Filter the listing below for "them" and report every line that has it.
▬▬▬▬▬▬
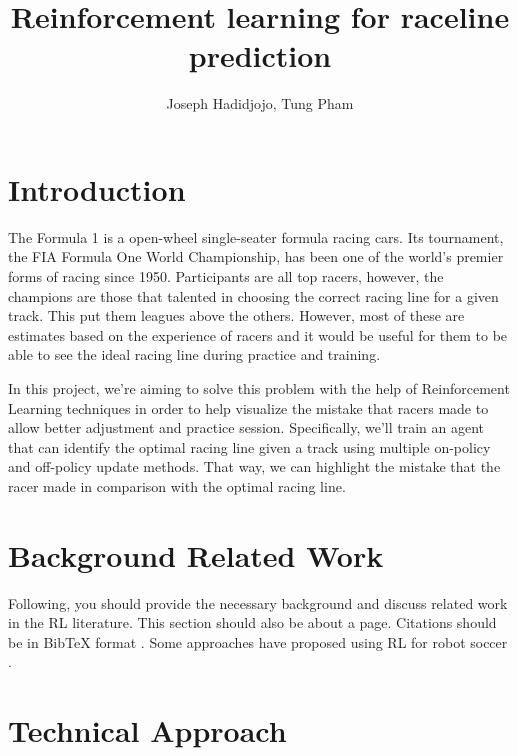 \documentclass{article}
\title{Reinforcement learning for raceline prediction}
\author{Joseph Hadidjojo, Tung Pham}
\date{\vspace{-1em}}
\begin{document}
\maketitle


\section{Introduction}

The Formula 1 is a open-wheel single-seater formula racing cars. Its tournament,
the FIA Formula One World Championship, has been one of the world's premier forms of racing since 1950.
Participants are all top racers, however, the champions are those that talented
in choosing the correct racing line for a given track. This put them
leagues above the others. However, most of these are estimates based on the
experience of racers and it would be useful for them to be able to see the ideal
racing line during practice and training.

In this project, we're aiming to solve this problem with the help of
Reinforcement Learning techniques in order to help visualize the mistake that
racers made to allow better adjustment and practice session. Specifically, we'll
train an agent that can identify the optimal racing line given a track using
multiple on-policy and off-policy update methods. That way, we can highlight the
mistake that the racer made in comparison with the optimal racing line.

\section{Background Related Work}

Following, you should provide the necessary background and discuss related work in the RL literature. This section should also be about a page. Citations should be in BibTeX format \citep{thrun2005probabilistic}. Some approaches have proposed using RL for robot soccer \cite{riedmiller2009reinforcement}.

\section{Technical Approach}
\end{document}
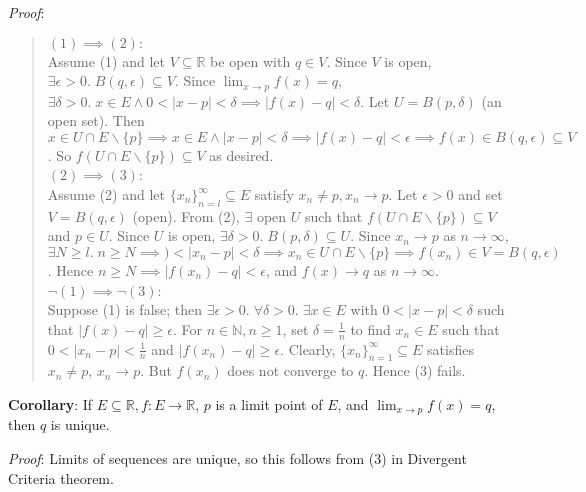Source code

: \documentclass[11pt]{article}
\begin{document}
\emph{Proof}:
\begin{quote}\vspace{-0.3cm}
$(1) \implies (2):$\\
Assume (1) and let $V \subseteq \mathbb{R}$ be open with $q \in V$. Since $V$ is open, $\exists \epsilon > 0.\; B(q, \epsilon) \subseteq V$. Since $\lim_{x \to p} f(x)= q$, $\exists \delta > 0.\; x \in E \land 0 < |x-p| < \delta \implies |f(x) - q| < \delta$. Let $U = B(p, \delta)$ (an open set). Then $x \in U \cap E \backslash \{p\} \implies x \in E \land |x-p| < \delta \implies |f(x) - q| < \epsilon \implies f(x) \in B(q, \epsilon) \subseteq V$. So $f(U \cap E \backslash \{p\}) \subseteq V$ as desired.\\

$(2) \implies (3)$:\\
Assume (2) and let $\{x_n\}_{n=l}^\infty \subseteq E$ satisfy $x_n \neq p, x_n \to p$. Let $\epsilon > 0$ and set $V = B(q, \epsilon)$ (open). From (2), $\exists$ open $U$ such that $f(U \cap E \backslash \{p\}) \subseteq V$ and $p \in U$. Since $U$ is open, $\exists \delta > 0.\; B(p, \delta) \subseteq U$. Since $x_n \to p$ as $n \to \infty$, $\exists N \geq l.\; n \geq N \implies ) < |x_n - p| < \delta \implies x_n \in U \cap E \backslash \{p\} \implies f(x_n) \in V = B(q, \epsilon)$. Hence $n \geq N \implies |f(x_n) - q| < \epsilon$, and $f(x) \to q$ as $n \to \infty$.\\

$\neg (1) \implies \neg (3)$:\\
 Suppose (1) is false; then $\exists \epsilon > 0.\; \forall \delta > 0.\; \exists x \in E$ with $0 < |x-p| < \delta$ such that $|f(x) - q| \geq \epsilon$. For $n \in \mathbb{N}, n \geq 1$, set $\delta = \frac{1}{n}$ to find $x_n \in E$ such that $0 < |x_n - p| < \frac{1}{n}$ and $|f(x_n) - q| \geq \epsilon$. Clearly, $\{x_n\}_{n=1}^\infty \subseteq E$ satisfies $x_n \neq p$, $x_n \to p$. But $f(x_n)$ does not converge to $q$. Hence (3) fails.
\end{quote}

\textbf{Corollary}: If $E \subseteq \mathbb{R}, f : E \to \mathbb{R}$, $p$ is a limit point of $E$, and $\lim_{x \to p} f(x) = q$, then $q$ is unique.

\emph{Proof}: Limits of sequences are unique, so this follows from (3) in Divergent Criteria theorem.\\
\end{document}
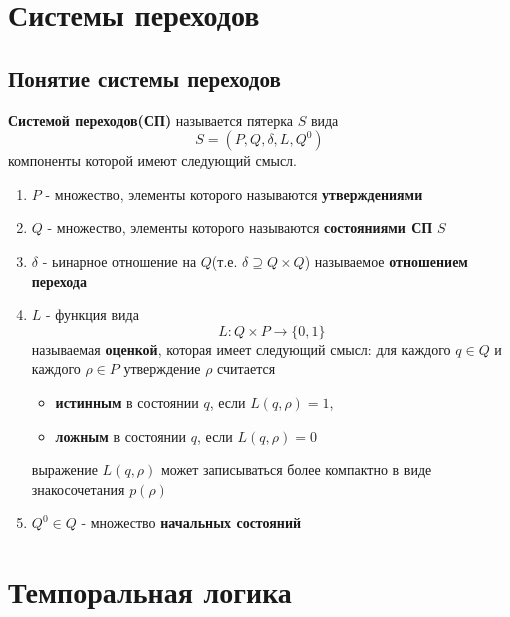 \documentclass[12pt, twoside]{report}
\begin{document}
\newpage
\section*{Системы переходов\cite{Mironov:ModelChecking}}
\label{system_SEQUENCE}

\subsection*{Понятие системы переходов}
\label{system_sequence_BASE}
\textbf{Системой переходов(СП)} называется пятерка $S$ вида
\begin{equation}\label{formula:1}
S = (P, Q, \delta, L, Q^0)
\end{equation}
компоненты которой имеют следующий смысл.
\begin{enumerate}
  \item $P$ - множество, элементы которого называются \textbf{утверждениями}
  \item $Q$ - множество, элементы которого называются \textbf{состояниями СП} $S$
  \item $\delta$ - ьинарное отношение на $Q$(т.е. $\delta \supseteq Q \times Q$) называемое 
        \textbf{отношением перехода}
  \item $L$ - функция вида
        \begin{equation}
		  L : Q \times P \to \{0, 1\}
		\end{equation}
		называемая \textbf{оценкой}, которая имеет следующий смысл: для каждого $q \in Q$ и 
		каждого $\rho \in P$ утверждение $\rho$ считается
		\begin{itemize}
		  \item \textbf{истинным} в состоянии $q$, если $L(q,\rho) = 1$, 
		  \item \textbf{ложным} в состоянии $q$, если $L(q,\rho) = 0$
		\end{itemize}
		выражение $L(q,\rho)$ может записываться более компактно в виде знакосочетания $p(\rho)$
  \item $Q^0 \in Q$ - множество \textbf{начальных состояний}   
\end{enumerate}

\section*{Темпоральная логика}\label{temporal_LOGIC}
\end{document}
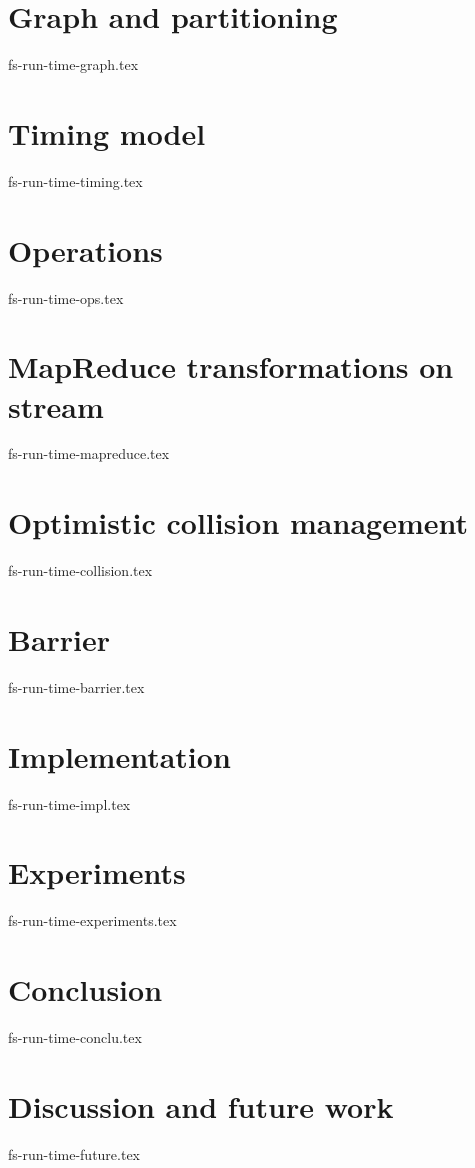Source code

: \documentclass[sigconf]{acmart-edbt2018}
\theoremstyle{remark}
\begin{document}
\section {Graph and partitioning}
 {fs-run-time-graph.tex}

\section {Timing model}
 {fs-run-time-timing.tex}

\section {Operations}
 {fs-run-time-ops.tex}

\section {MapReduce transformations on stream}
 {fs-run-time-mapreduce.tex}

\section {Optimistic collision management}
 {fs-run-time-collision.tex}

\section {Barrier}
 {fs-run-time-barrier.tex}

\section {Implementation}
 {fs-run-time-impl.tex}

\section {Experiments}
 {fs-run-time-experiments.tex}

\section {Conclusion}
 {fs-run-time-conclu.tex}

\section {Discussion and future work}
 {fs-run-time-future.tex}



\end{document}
▬▬▬▬▬▬
▶ **The answer**
in choosing the correct racing line for a given track. This put them
experience of racers and it would be useful for them to be able to see the ideal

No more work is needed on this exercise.